The COVID-19 Testing Impact Calculator is a free resource that shows how different approaches to testing and other mitigation measures, such as mask use, can curb the spread of the virus in any organization. It provides schools and businesses with clear guidance on risk-reducing behaviors and testing to help them stay open safely, according to the National Institutes of Health.
The tool was funded by the National Institute of Biomedical Imaging and Bioengineering (NIBIB), part of the National Institutes of Health. A team led by the Consortia for Improving Medicine with Innovation and Technology (CIMIT) at Massachusetts General Hospital, Boston, and researchers at the Massachusetts Institute of Technology (MIT), Cambridge, developed the tool to model the costs and benefits of COVID-19 testing strategies for individual organizations.
The team developed their mathematical model and calculator as part of NIH's Rapid Acceleration of Diagnostics (RADx) Tech program. The calculator is simple: a user enters a few specifics about their site and the tool produces customized scenarios for surveillance testing. The tool models four different COVID-19 testing methods, including onsite and lab-based, and calculates the number of people to test each day. It shows the estimated cost of each testing option and outlines the tradeoffs in the speed and accuracy of each kind of test.

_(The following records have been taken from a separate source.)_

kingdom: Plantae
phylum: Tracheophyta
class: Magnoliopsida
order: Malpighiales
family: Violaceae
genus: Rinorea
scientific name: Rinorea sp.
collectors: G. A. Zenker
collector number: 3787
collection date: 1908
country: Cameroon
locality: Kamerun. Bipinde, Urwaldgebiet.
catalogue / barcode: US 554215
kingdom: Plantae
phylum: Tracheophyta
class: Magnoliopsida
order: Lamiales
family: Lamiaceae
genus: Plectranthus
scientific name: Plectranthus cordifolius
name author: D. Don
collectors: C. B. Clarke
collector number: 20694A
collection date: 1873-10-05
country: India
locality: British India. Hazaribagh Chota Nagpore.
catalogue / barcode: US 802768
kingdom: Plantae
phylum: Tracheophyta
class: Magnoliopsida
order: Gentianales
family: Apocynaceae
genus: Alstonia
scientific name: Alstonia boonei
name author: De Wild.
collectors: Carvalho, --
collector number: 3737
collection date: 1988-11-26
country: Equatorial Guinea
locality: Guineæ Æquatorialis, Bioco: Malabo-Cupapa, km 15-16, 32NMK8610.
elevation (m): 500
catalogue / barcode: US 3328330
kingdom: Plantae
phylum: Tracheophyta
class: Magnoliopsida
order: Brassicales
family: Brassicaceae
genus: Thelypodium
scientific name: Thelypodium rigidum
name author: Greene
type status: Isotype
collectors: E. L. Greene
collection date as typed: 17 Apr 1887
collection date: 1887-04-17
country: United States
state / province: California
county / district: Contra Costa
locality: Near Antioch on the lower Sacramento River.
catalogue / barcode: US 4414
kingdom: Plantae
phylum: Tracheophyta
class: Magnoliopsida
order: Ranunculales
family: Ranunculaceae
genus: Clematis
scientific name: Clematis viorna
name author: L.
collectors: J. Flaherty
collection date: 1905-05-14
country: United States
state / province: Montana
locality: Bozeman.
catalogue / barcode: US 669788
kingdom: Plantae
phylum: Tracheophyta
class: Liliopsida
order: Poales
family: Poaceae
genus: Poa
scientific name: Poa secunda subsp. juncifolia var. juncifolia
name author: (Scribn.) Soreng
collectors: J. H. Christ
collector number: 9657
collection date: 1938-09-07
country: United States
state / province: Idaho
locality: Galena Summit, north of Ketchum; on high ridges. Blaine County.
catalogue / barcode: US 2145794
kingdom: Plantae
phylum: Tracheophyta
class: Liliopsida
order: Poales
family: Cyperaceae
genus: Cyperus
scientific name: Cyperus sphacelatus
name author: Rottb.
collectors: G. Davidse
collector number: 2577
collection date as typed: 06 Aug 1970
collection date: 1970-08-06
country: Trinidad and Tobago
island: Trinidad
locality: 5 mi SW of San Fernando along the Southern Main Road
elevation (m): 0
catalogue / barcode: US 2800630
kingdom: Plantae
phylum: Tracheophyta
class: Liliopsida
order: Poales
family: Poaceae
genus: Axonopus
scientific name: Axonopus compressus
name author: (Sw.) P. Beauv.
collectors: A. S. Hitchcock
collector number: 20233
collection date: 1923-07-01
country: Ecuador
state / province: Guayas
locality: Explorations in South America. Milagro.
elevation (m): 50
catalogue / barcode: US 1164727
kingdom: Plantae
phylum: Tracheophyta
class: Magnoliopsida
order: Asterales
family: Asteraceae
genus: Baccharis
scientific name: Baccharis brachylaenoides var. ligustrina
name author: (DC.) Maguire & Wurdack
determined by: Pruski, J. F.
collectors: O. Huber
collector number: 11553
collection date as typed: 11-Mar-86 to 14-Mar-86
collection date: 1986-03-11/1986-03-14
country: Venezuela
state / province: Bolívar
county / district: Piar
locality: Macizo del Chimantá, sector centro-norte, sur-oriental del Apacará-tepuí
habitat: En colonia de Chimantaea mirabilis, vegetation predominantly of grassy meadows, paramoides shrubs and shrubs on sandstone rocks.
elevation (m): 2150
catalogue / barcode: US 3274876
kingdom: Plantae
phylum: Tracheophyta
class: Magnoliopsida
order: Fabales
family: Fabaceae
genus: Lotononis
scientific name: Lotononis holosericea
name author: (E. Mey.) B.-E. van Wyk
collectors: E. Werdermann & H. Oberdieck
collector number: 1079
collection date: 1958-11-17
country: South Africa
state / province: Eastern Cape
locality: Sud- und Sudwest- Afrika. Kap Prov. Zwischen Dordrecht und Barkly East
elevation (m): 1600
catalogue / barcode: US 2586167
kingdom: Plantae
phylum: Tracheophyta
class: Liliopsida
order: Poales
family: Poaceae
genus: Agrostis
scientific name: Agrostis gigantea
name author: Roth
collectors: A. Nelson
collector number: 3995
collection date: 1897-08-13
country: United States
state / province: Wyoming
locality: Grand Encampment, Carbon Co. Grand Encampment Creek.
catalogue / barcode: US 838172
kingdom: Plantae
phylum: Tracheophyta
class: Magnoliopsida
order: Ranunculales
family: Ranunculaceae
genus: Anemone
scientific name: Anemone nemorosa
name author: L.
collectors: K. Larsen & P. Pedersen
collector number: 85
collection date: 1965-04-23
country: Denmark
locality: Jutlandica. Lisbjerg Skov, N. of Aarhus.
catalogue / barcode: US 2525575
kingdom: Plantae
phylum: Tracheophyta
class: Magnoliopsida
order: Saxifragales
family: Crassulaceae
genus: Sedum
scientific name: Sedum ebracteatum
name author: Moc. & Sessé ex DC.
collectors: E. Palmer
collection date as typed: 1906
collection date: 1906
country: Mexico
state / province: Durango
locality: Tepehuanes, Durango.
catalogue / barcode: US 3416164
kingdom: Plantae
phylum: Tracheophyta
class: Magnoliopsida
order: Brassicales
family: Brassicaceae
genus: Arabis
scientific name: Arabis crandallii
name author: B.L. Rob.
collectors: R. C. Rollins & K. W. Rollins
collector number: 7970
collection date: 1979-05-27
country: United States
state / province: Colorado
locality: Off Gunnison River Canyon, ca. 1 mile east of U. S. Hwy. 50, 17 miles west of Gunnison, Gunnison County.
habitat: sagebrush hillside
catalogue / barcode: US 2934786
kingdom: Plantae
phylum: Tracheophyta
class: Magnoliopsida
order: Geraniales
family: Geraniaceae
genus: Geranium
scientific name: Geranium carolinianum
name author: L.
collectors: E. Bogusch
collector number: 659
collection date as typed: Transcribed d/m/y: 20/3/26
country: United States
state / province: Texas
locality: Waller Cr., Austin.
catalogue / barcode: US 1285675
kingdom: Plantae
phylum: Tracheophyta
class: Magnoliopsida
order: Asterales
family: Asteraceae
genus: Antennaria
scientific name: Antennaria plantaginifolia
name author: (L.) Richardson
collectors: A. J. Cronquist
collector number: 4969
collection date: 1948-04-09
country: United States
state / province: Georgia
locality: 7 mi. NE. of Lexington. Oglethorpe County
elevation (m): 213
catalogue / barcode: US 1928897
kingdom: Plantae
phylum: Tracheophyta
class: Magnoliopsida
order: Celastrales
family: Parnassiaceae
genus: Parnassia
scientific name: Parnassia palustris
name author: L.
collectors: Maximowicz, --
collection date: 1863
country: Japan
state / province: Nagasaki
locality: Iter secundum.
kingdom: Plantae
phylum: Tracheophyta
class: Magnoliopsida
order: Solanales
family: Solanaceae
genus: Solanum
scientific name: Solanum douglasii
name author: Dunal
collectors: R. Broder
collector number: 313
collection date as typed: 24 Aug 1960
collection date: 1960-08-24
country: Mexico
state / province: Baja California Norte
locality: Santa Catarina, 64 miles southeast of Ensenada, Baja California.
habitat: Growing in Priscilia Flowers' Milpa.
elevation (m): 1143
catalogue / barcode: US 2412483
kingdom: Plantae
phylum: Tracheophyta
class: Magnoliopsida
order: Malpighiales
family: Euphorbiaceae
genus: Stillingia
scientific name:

The COVID-19 Testing Impact Calculator also shows how other Centers for Disease Control and Prevention-recommended countermeasures, such as masks, contact tracing and social distancing, can work in concert with testing to keep people safe. Users enter which of these measures are in place in their organization and the tool integrates this information to produce testing recommendations. By adjusting these entries, users get a demonstration of how implementing simple countermeasures can drastically reduce their testing costs. For example, for a site that allows mask-less activities, such as meetings or dining, reducing the group size on the calculator from 12 to six cuts the cost of the recommended testing strategy by more than half.